I'm digging up this old post so that I can ask a followup question. I'm considering getting one of these v-clamp venturi vacuum hold-down puck kajiggers but I don't have a source of compressed air.

I'm wondering just how much this little bugger will require from a tank. If I just got one of the little 1 gallon tanks would the compressor be kicking on constantly? I'd prefer not because of the noise...

What do you say oh masters of woodwork?


----------



## AxlMyk (Jun 13, 2006)

At 4.2 cfm usage, you won't have much time before a 1 gallon tank runs out of air. You would have better luck with a vacuum pump connected to the clamp system.
http://www.harborfreight.com/cpi/ctaf/displayitem.taf?Itemnumber=98074


----------



## Mike (Nov 22, 2004)

It strikes me that when you are using a vacuum bag system you could get away with a Foodsaver or Seal-a-meal to draw the bag down. It would not be fast but should do the job for cheap. Has anybody tried this?


----------



## Errol (Dec 13, 2006)

A brief note to Duckarrow.
The V-Clamp kajiggers do work well, but if you want to keep your compressor cycling on and off frequently set the supply to 60 psi.
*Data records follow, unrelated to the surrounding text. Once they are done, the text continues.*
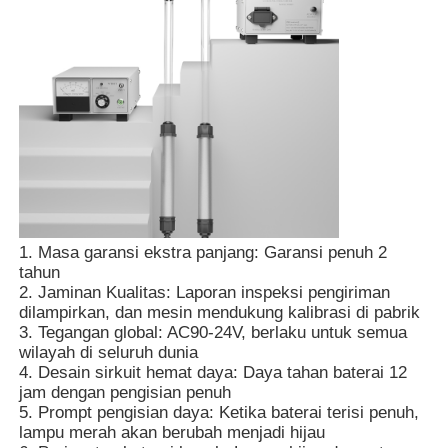
Tentang kita
Wisata pabrik
Kontrol kualitas
Hubungi kami
1. Masa garansi ekstra panjang: Garansi penuh 2
tahun
2. Jaminan Kualitas: Laporan inspeksi pengiriman
Berita
dilampirkan, dan mesin mendukung kalibrasi di pabrik
3. Tegangan global: AC90-24V, berlaku untuk semua
wilayah di seluruh dunia
4. Desain sirkuit hemat daya: Daya tahan baterai 12
Tampilkan Kasus
jam dengan pengisian penuh
5. Prompt pengisian daya: Ketika baterai terisi penuh,
lampu merah akan berubah menjadi hijau
Quote request suatu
Holding power will be 9% down, air consumption will be 25% down
Errol


----------



## tribalwind (Oct 3, 2008)

looks like the photos are gone from thoms initial reply, bummer' 
i'd like to set one up, 

i do have an old fridge compressor that was given to me while ago. no idea on using it, was full of oil (empty now). if i can just use a small harbor freight vac i'd rather go that route if fridge is complex or needs oil changing etc.


----------



## jigmaker (Jul 17, 2007)

I tried using a frig compressor and had a problem with heating up and activating the thermal protector switch, i couldn't figure out how to override the switch. it would pump up a good vacuum but after a while it would heat up and then it wouldn't start so i was loosing the vacuum. I give up on it and now i am trying to get up enough funds to purchase a commercial pump and bag system. Jim


----------



## jjciesla (Oct 20, 2007)

Check out;
http://www.roarockit.com/
It's a skate board site that sells vacuum kits with a hand pump, for small jobs.

Here's some other sites for vacuum info.
http://composite.about.com/od/aboutcompositesplastics/l/aa000109.htm
http://www.bertram31.com/proj/tips/vaccuum.htm


----------